Sony Bravia KDL-46Z4100 46-inch LCD HDTV Page 3

TEST BENCH

Color temperature (Custom mode/Warm2 color temperature before/after calibration): 20-IRE: 7,521 K/7,238 K 30-IRE: 6,772 K/6,524 K 40-IRE: 6,411 K/6,560 K 50-IRE: 6,480 K/6,534 K 60-IRE: 6,489 K/6,579 K 70-IRE: 6,603 K/6,599 K 80-IRE: 6,594 K/6,598 K 90-IRE: 6,521 K/6,397 K 100-IRE: 6,235 K/6,382 K Brightness (100-IRE window): 37.5/36.5 ftL Primary Color Point Accuracy vs. SMPTE HD Standard

Color

Target X

Measured X

Target Y

Measured Y

Red

0.64

0.77

0.33

0.36

Green

0.30

0.30

0.60

0.73

Blue

0.15

0.12

0.06

0.06

The Sony KDL-46Z4100's Custom picture preset delivered its most accurate color when the Warm2 color temperature preset was also selected. In that mode, grayscale tracking was +/- 265 degrees K of the 6,500 K standard from 30 to 100 IRE. Manual adjustments made in the set's White Balance submenu eliminated a green-ish bias and also improved grayscale tracking to +/-118 degrees K from 30 to 100 IRE - an excellent performance level. The set's Movie mode delivered similar out-of-box grayscale tracking results as the Custom preset, but peak brightness in that mode was limited to a relatively dim 20 ftL. The set's gamma was most accurate with the Off option selected in the Gamma submenu.

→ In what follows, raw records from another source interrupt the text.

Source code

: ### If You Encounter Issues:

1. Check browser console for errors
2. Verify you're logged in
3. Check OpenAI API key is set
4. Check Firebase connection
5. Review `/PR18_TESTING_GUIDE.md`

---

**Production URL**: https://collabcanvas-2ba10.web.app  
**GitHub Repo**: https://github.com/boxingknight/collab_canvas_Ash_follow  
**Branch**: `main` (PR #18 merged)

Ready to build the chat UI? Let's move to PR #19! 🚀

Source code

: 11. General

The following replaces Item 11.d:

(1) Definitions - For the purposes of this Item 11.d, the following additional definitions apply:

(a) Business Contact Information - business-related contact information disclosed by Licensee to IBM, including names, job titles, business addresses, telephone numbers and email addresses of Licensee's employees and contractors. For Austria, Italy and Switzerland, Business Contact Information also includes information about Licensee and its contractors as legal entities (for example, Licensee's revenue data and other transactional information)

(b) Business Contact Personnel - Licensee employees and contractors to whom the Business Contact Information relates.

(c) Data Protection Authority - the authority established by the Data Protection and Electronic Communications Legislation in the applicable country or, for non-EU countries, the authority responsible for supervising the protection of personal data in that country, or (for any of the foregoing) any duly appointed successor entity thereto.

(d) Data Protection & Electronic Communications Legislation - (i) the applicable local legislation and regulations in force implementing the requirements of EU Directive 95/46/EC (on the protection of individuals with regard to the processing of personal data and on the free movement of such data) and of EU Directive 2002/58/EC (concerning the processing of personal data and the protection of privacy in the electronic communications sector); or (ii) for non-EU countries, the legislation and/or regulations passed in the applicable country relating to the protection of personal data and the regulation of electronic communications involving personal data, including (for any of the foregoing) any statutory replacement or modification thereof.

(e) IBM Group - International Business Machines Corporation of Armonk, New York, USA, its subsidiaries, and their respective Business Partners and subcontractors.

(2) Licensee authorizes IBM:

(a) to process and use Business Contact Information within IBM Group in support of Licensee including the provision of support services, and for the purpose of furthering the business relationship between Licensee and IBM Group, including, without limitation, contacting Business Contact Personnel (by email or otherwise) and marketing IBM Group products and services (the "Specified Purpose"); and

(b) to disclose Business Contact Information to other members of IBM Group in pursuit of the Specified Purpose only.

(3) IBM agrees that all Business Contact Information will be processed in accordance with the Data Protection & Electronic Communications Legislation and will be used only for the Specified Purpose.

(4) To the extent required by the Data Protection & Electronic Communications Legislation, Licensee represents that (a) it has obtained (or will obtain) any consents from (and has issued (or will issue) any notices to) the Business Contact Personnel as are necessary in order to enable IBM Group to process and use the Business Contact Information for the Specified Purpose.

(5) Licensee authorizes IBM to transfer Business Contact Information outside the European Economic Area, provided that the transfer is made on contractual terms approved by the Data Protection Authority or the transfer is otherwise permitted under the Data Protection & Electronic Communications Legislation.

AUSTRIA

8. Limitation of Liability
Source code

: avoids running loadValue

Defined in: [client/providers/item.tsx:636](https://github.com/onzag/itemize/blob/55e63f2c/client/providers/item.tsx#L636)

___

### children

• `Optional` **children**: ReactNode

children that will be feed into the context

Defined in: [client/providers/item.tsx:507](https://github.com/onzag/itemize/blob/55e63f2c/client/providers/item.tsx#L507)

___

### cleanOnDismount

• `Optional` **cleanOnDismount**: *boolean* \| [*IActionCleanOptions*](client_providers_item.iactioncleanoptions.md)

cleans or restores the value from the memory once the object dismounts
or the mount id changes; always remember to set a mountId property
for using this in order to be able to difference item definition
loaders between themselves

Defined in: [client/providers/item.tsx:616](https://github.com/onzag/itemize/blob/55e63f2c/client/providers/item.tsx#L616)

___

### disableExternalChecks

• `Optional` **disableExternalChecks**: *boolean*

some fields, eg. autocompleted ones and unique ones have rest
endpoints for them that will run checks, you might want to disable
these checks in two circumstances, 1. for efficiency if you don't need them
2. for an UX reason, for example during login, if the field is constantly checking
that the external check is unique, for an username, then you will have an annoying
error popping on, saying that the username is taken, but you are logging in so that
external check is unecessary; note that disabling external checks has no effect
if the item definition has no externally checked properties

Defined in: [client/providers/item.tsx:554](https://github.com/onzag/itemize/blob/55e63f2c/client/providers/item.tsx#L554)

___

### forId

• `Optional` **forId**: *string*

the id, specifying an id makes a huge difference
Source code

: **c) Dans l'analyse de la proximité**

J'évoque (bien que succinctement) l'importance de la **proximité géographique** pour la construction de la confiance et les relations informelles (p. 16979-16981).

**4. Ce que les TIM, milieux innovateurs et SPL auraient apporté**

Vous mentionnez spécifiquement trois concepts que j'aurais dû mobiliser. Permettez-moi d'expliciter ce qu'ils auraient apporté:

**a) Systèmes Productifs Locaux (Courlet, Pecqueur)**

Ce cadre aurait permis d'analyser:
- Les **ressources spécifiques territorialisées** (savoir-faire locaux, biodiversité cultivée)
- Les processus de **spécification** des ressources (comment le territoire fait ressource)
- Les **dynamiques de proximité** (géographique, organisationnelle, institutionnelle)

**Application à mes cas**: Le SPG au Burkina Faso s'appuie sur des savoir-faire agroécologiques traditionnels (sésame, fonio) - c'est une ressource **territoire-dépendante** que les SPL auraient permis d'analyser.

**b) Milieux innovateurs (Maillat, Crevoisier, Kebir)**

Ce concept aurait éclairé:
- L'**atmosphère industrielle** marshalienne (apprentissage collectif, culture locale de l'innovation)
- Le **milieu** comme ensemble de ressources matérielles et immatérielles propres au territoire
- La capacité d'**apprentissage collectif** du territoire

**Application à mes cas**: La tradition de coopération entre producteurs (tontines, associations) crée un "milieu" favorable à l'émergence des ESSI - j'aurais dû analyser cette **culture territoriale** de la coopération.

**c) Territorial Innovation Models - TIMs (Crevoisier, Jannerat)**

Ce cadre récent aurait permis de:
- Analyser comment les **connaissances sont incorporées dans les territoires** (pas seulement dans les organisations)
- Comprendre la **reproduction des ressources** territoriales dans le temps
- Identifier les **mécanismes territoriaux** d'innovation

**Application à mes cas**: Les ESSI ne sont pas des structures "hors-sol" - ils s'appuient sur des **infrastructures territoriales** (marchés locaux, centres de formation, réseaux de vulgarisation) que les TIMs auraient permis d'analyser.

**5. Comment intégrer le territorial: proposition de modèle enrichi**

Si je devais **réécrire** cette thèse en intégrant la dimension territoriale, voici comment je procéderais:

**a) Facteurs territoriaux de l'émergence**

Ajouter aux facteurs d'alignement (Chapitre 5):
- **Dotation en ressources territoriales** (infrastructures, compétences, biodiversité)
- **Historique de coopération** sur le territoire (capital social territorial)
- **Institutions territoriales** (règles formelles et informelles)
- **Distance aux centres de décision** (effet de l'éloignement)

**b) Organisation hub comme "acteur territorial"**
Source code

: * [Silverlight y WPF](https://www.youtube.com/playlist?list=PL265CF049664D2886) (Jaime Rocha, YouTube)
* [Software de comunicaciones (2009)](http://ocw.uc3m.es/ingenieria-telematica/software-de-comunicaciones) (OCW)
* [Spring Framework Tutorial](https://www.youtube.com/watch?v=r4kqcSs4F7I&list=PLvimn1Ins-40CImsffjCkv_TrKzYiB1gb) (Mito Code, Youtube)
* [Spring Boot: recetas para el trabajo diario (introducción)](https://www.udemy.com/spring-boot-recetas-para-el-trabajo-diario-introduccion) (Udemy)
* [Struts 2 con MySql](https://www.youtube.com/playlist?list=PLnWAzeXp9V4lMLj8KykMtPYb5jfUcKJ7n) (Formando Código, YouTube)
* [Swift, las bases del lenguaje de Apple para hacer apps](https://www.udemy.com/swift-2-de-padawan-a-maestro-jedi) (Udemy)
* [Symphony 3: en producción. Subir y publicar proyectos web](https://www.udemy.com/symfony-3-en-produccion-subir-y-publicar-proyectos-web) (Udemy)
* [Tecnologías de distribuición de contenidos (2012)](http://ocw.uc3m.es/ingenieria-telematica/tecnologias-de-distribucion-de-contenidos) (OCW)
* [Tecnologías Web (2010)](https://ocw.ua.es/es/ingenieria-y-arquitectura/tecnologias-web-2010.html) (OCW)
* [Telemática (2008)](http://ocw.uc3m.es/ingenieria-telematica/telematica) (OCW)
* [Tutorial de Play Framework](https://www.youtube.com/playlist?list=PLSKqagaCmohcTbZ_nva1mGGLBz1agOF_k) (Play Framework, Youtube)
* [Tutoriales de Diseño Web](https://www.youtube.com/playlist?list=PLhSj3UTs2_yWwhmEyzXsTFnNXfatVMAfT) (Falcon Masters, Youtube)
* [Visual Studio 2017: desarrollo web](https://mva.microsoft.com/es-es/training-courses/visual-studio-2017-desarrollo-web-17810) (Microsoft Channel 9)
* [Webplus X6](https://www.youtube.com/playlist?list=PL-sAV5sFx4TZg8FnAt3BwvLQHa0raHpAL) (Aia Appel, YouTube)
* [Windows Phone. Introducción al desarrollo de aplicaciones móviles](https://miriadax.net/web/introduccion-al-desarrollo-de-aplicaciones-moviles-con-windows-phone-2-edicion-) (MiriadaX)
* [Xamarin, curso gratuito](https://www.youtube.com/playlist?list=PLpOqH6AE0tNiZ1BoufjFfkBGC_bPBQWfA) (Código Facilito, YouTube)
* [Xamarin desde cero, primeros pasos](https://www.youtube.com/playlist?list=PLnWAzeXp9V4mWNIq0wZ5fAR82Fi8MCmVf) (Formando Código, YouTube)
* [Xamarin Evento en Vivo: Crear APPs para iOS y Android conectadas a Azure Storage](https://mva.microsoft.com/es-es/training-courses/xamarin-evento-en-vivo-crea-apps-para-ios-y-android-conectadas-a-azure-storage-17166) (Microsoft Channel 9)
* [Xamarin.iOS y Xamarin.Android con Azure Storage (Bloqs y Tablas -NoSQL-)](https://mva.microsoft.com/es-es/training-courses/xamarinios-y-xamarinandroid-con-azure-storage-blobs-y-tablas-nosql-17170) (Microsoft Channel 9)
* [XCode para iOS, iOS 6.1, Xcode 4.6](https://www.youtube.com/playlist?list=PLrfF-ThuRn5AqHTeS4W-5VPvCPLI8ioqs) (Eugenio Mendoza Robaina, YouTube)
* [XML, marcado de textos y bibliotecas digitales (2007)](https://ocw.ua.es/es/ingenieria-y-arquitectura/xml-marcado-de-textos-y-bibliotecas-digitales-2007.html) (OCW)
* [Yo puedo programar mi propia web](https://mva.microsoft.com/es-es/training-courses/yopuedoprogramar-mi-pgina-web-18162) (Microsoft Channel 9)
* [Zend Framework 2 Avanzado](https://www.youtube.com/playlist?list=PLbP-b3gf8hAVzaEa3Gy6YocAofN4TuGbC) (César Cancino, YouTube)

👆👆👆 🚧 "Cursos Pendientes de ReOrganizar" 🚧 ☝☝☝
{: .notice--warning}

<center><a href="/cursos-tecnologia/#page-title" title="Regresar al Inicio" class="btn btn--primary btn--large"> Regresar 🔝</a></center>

Color decoder tests in Custom mode revealed a -15 percent red and -5 percent green error on both the HDMI and component-video inputs. As compared to the SMPTE HD specification, the set's red and green color points showed relatively high levels of oversaturation with Standard color space selected (the Wide color space option delivered even more exaggerated results).

Overscan - the amount of picture area hidden behind the edges of the TV's screen - measured 0% for 1080i/p-format high-definition signals with Full Screen Size selected and the Display Area set to Full Pixel (Other Display Area options let you increase the overscan amount up to 7%). The set fully resolved 1080i and 720p test patterns both on the HDMI and component-video inputs, though a degree of noise was visible in the highest frequency burst for component-video. Screen uniformity was excellent for an LCD display, with gray full-field patterns showing no sign of tinting or uneven brightness ("screen clouding") over the entire 0-100 IRE range. Off-axis uniformity was also excellent for an LCD, with picture contrast only starting to fall off noticeably at a greater than 40-degree off-axis viewing angle.

Tests of the Sony's video processing delivered mixed results, with the set breezing through all the tests contained on the Silicon Optix HQV high-def test disc with the exception of Film Resolution. (Interestingly, no real-world consequences of this could be seen in any of the film-based 1080i-rez programs I watched.) However, it failed a number of tests on the DVD version of the same disc, with the Jaggies Pattern 2 (Diagonal Filter) and Mixed 3:2 tests faring particularly badly (in the latter, graphic title overlays jumped and "shredded" at regular intervals). The set's regular and MPEG noise reduction modes proved effective at cleaning up pictures without any significant detail loss at all settings with SD programs, though slight softening could be seen on HD ones with the mid and high presets selected.